Installation advice for system with many cores and GPUs

typesend · August 18, 2022, 10:16am

I recently ordered a Lambda Vector Workstation for machine/deep learning experiments as well as blender-related video rendering.

Four RTX A4000 GPUs (without NV Link)
AMD Threadripper 3960X: 24 cores, 3.80 GHz, 128 MB cache
256 GB RAM
ASRock TRX40 Creator motherboard
Ubuntu preinstalled

Deeply appreciate any advice you can share that could help me make the most of this hardware using Elixir and avoid any gotchas or suboptimal performance!

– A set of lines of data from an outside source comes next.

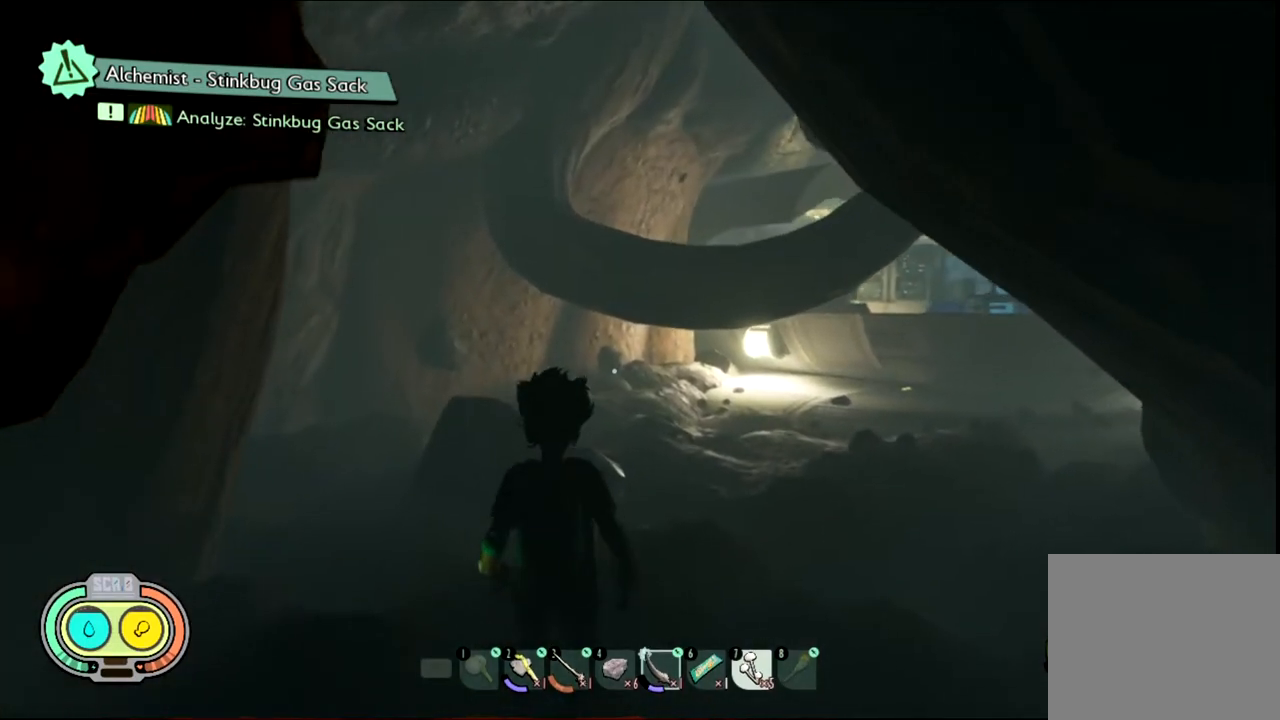
{"keys": ["w"], "mouse": [], "events": []}
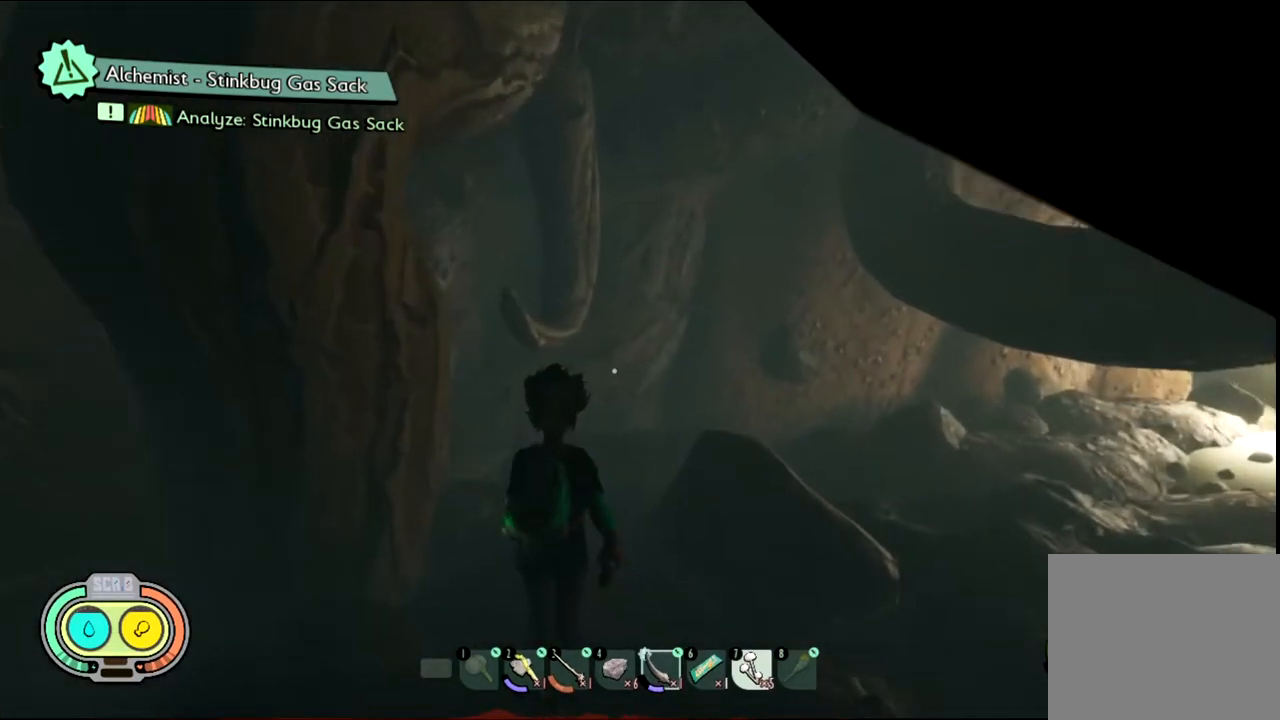
{"keys": ["d", "w"], "mouse": [], "events": [[217, "d", "down"]]}
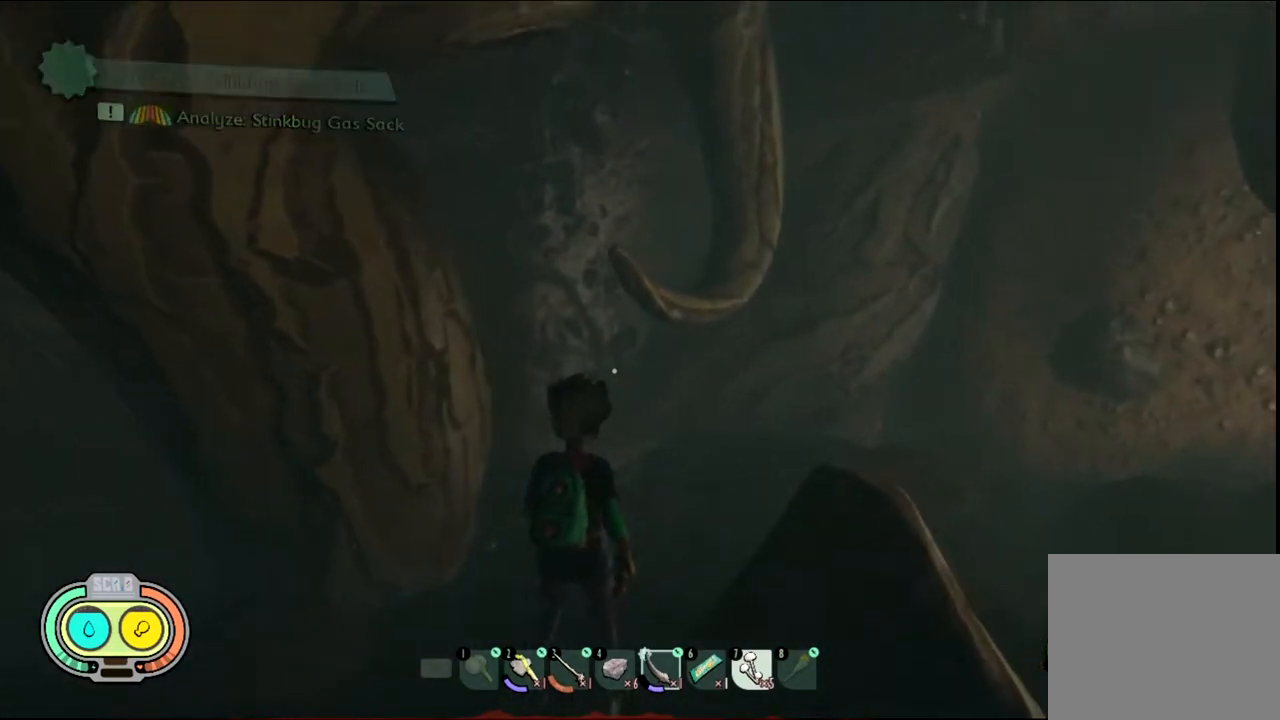
{"keys": ["w"], "mouse": [], "events": [[417, "d", "up"]]}
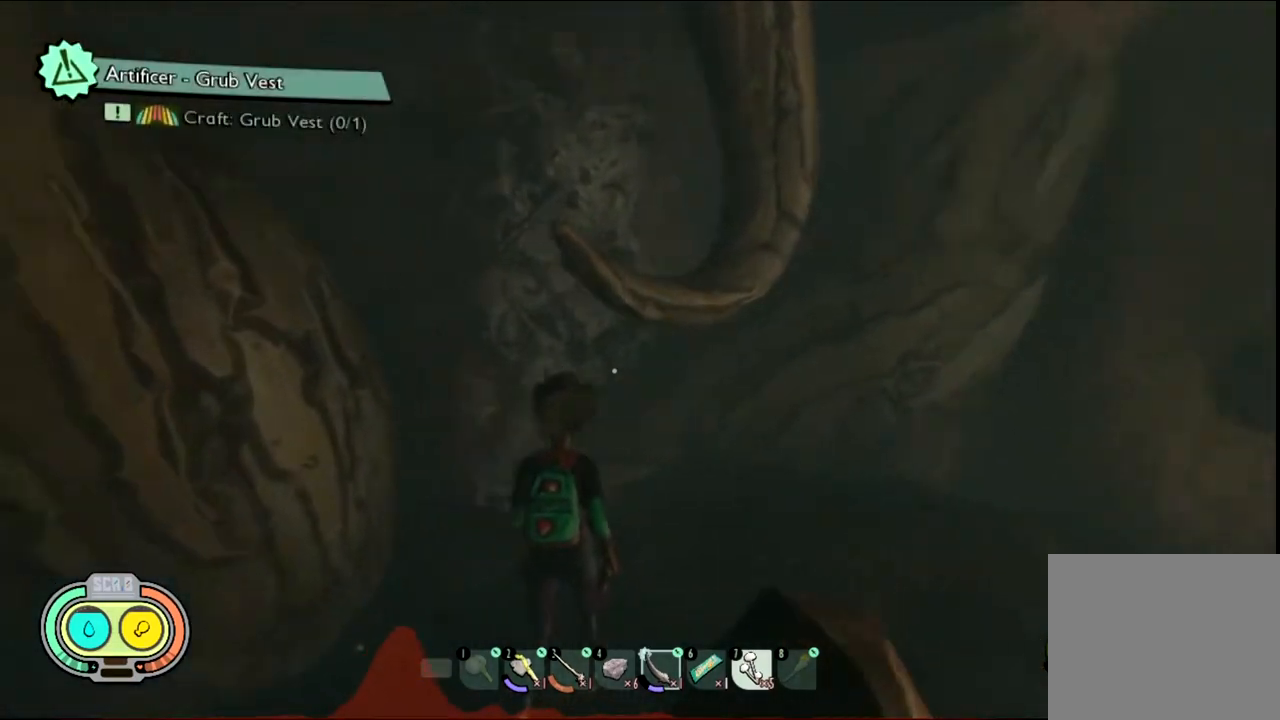
{"keys": ["d", "w"], "mouse": [], "events": [[483, "d", "down"]]}
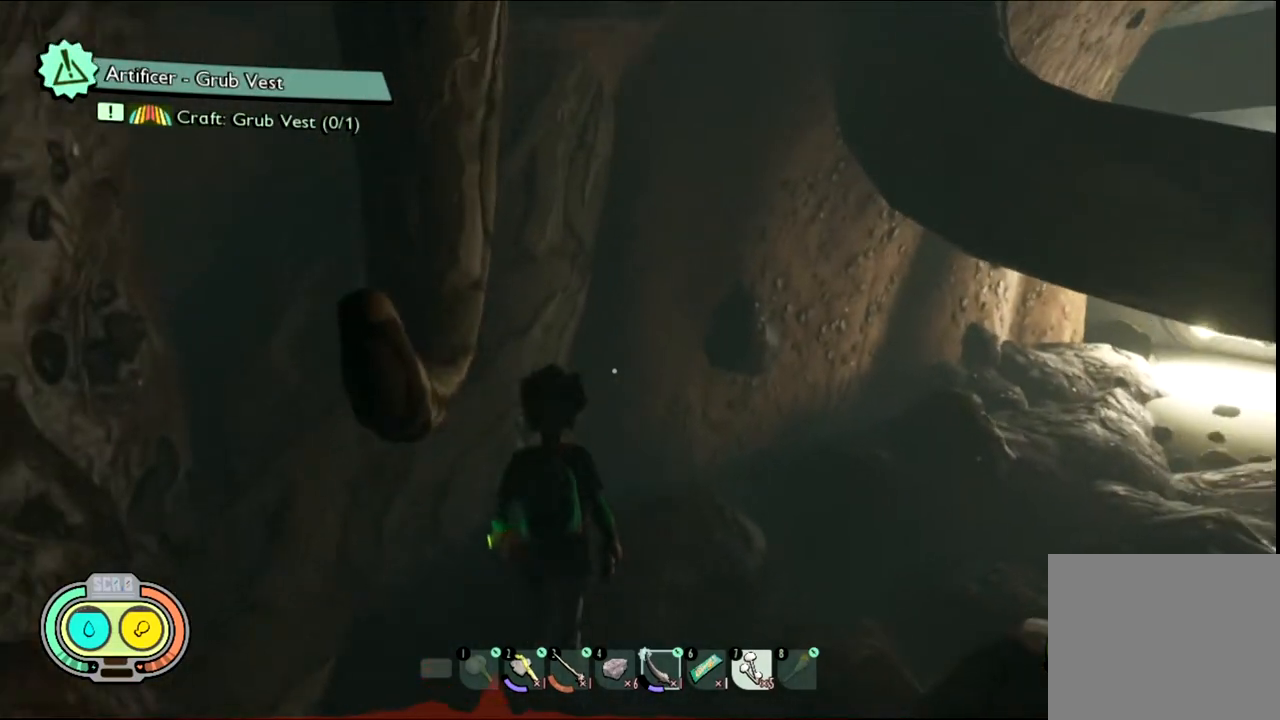
{"keys": ["d"], "mouse": [], "events": [[400, "w", "up"]]}
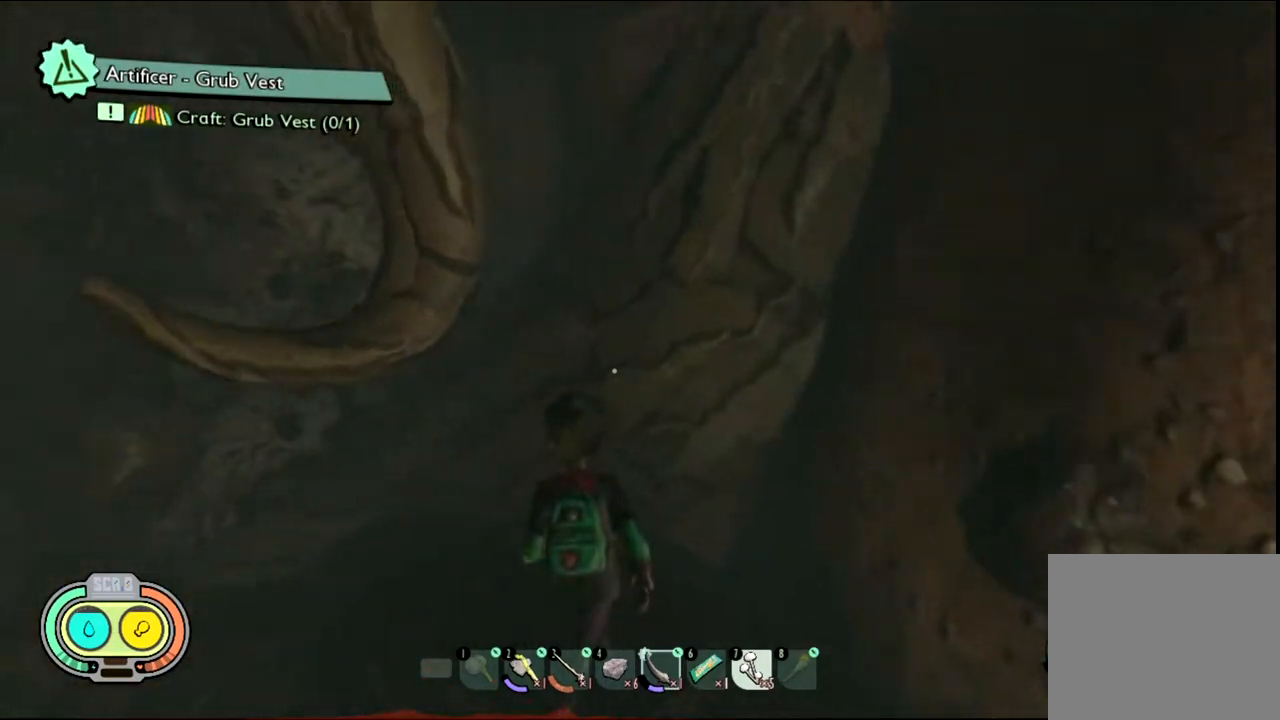
{"keys": ["a", "w"], "mouse": [], "events": [[233, "d", "up"], [317, "w", "down"], [467, "a", "down"]]}
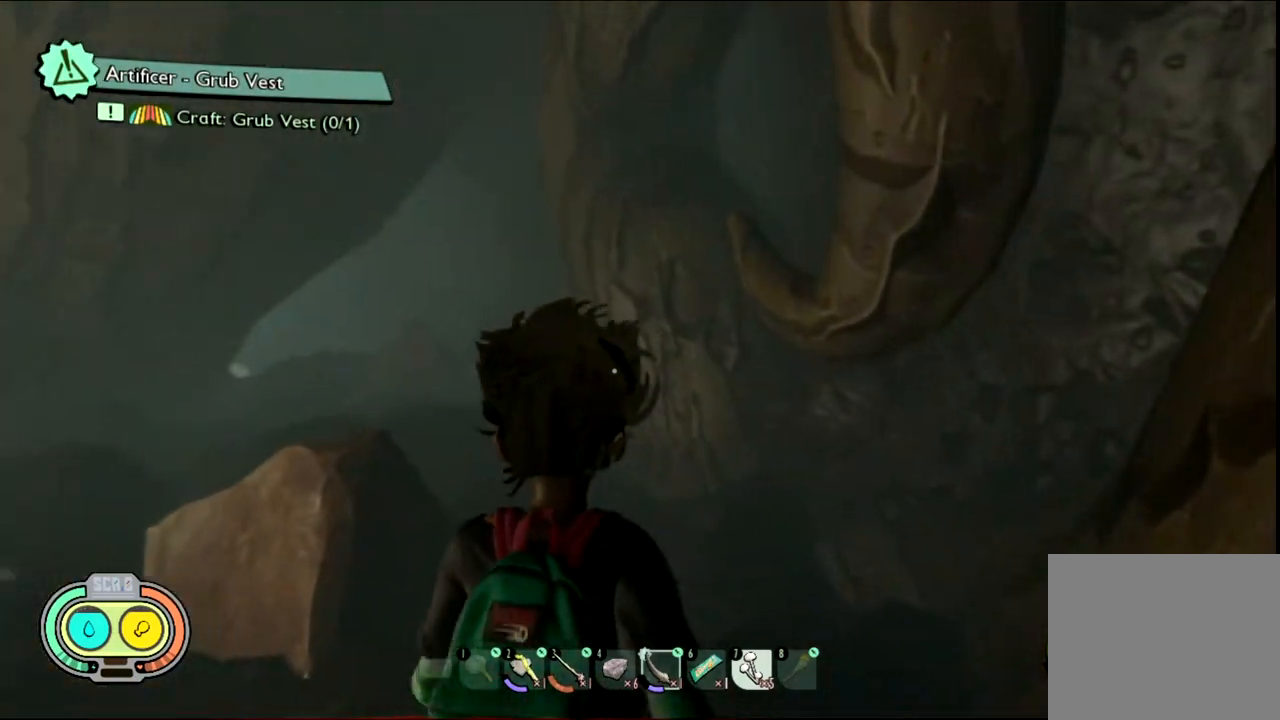
{"keys": ["w"], "mouse": [], "events": [[100, "a", "up"]]}
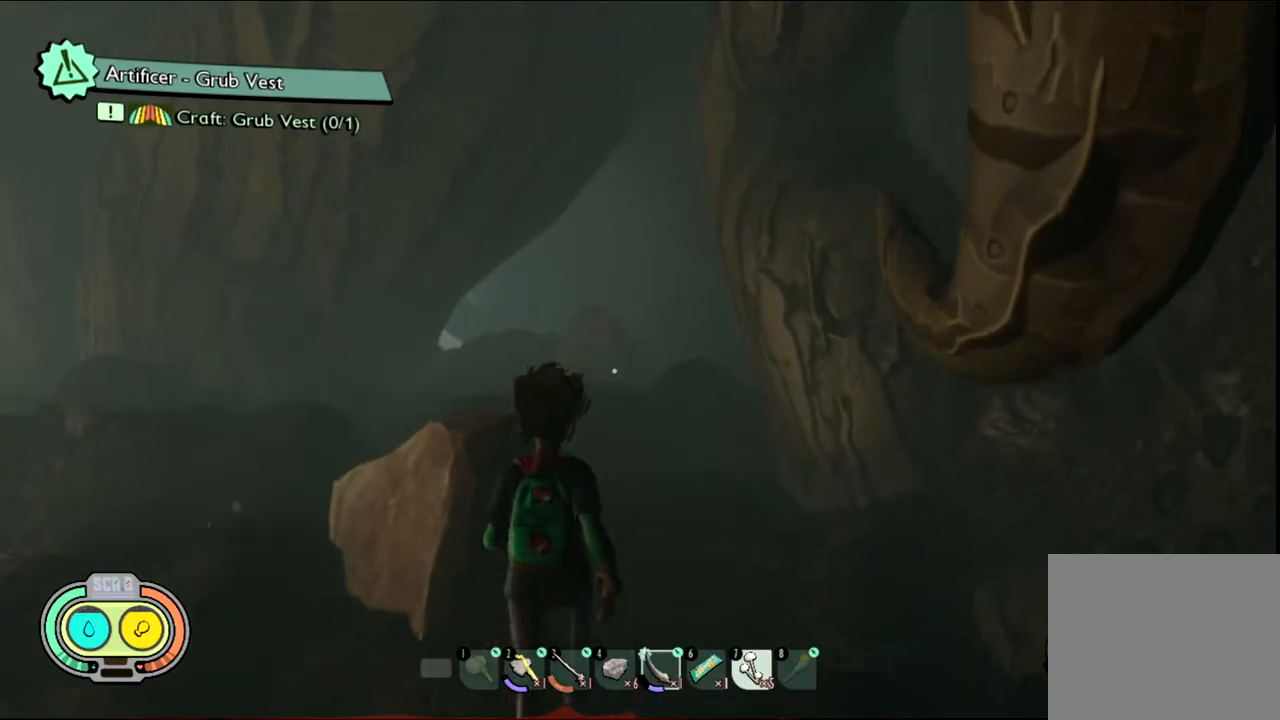
{"keys": ["shift", "w"], "mouse": [], "events": [[50, "shift", "down"]]}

Should I build the BEAM from source? Any special configuration details or build flags I should pay special attention? I’ve always had difficulting getting jinterface and wxWidgets set up in the past but I should probably get those right this time.

garazdawi · August 18, 2022, 10:40am

If you want the best performance then you want to pass the -march=native flag to gcc, this means building from source. I would also throw in the --enable-jit flag to make sure that you get the jit (if you don’t give the flag, then configure will silently select the non-jit if the correct tools to build the jit are not available).

./configure --enable-jit CFLAGS="-O2 -g -march=native" && make && make install

bdarla · August 18, 2022, 10:52am

(Side question)
Is your plan to use the Nx framework for ML/DL or to use Elixir for orchestrating execution in other languages/frameworks e.g. in Python?

typesend · August 20, 2022, 8:12am

Good question. Both!

I’m new to this and the vast majority of learning materials are Python-based, but of course I also want to have a runtime environment that smoothly takes advantage of all cores and is more resilient.

The BEAM will be quite helpful in scheduling/queuing jobs and keeping track of benchmark stats.

Baby steps—but someday I hope to be able to help move Elixir-based ML tooling forward. There’s no good reason Python should have a complete monopoly over the ML world, especially when you consider the Python code isn’t really doing the heavy lifting.